> **REQUIRED WORK**:
Gather the lines below that include the string "such", copying each in full.

[Stored items]

Content starts

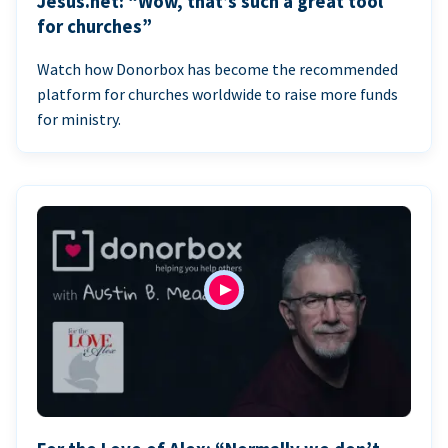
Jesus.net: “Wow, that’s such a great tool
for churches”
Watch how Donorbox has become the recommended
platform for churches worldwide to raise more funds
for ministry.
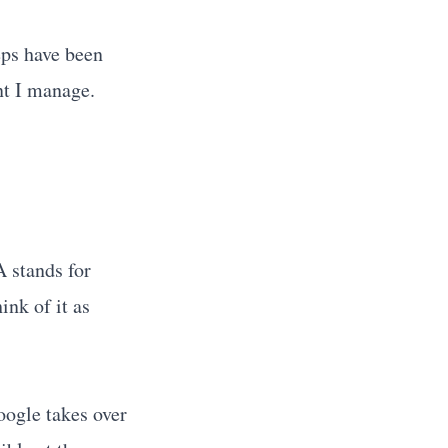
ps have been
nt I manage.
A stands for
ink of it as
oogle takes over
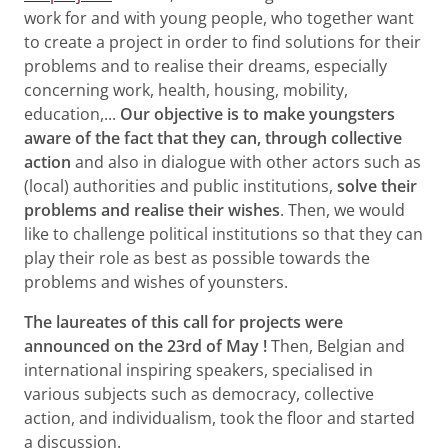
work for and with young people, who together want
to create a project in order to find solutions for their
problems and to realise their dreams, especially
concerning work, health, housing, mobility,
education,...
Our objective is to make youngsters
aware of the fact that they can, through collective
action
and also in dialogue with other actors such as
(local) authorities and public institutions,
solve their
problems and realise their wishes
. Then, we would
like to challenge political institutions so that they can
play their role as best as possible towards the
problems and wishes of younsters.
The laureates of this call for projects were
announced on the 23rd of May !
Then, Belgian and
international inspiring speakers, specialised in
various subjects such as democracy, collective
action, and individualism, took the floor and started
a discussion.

Content ends

> **RESPONSE TO THIS TASK**:
Jesus.net: “Wow, that’s such a great tool
and also in dialogue with other actors such as
various subjects such as democracy, collective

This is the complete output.